I wanted to post this last night, but I could never get the NBC video to load for me (even though several others have told me it’s working fine for them, naturally). So here I am, now posting the from the ever-trusty Mediaite, the segment of yesterday night’s The Tonight Show where Jay Leno interviews Bill Maher, who goes off on an unusually tense yet dead-on rant on the subject of the constant aggressive, “we want our opponents to fear us” rhetoric from the Right. The relevant bit starts at the 2:37 mark.
Some highlights, transcribed by me, below:
JAY LENO: Your take on this tragedy in Arizona, this gunman shooting. You always have an interesting perspective on these things.
BILL MAHER: Well, I mean, first of all, we’re gonna have to hear from the NRA, a lot, about how this shouldn’t stop anything that they wanna do. First of all, the NRA should just change their name to “The Assassin’s Lobby”. ’Cause that’s what they are. […] I’m so tired of hearing about the Second Amendment and the Constitution. If you love guns, just admit it like it’s a vice. It’s like alcohol, or drugs, or sex addiction, or gambling; it’s just a vice, it’s something you like that’s not good for you or anybody else, you just like it. But stop the [bullshit] about the Second Amendment and the Constitution, because nobody needs a gun that fires 31 rounds. That’s what this guy had.
[…]
MAHER: And these guys always think that it’s great to have a gun, because if some bad stuff goes down, I’ll be able to stop a bad guy. This is your fantasy, [assholes]! You would never be able to do that. People have to be trained for months and months at a time, they have to really know what’s going on to be able to stop something like that. If that really happened, they would probably freeze up and shoot the wrong person. So let’s stop that fantasy, also. [I almost cheered at my TV at that point. — JM]
[…]
LENO: Now, Roger Ailes said that Fox are gonna scale back the rhetoric. You think this will last for any longer than a week or two?
MAHER: No, because that’s the rhetoric they love. The right-wing loves – the go-to rhetoric for them is, “Wouldn’t it be fun to kill the people we disagree with?” You know, they try to put for us this false equivalency –
[Buzz of disagreement from audience]
MAHER: No?
[Audience: ‘No!’]
MAHER: Really? Then, do you read? Have you seen what people have said? Have you seen what Sarah Palin says? She talks about, “Don’t retreat, reload!” She says it like a pull-toy that’s broken, every five minutes, she says this. Michele Bachmann says she wants Minnesotans “armed and dangerous”. Alan West, a new Congressman, says he wants his opponent to be “afraid to leave the house”. Left-wingers don’t talk that way.

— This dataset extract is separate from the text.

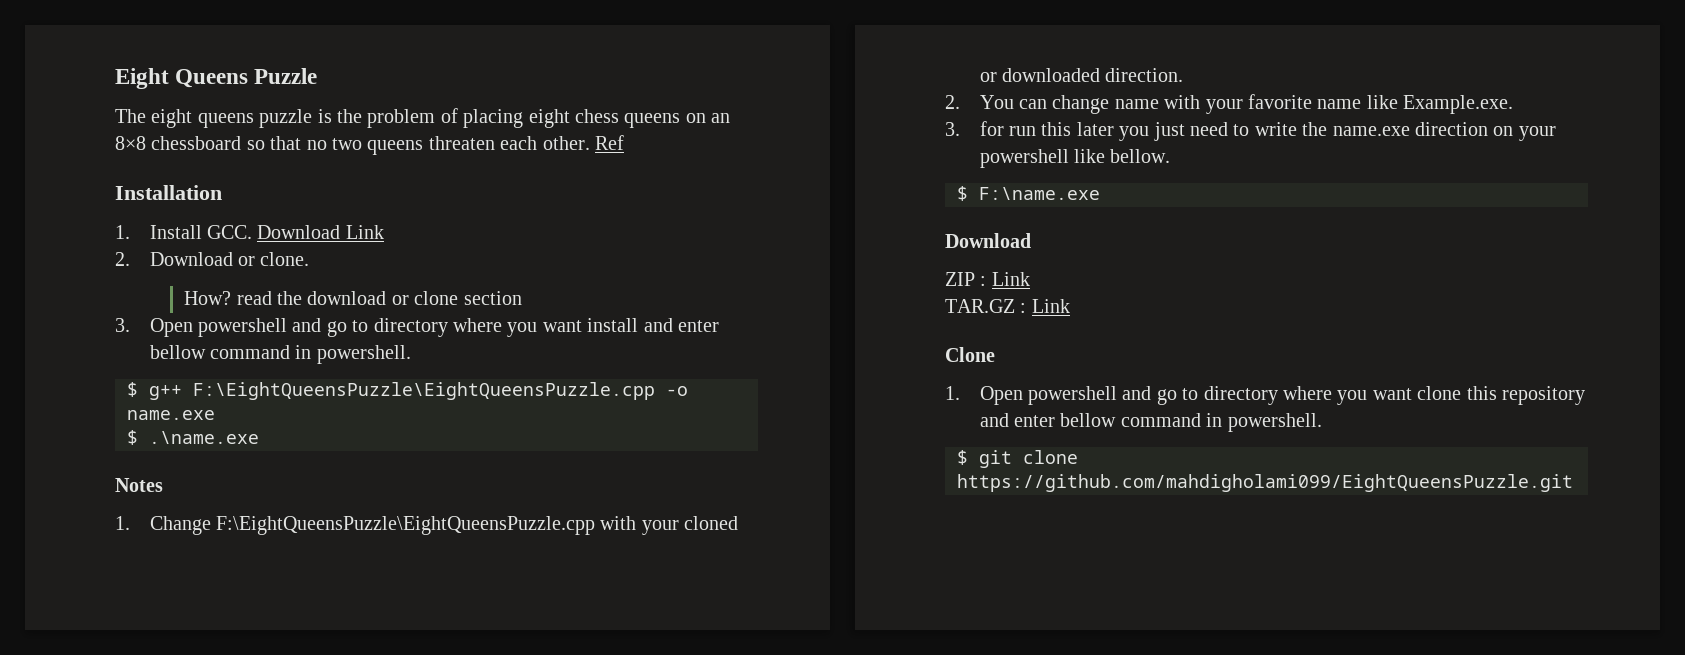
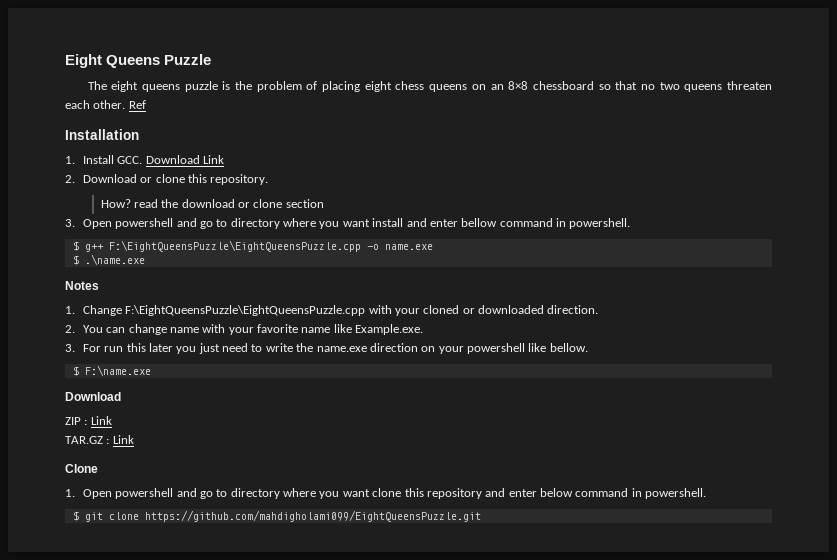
[260,252,310,266] clone. -> [155,174,269,185] clone this repository.
[979,121,1004,136] for -> [82,344,101,352] For
[1060,413,1117,427] bellow -> [540,488,574,497] below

And also, left-wingers – even if they do sometimes make a gun analogy or something, their audience isn’t hysterical. They’re already talking, the Right-wingers, to people who are hysterical, and are irrational, and are highly armed to begin with. Newt Gingrich – and by the way, among the Right-wing douchebags I hate, I hate him the mostest – [moderate laughter and applause] – because he says things, he said the Obama administration is as much a threat to us as were the Nazis and the Soviet Union. Now – it’s not just ridiculous, but when you characterize the opposition, the political opposition, it’s not just the opposition, but the enemy. The Soviet Union and the Nazis were our enemies. Of course, you’re gonna have borderline people who go and take this over the line.
So, stop telling me that the Left and the Right are both crazy. Yes, there are crazies on the Left. But they’re not the same – they’re not gun-crazy. They’re not violent-crazy. Who goes to gun shows? Who was for the war in Iraq? Who is part of militias? When you hear the phrase “armed compound in a secluded rural area”, what is that, a bunch of Democrats? Is that Dennis Kucinich out there?
Talk about a risky but welcome departure from Leno’s usually relaxed and audience-friendly format. I especially loved the bit where Maher actually confronted some of the obstinate audience members and called them out on their ignorance.
As has been said many times, no-one really knows if the eliminationist rhetoric of late is responsible in some way or another for last Saturday’s Tucson shooting, of if it wasn’t just a case of one lone, deranged nut acting on purely personal motives. But regardless, it is a growing ill that should be curbed for the sake of civility and sanity in our public discourse, even if it doesn’t end up in tragedy. Heated or controversial arguments are one thing. Thinly veiled threats and indirect calls to armed insurrection are quite another.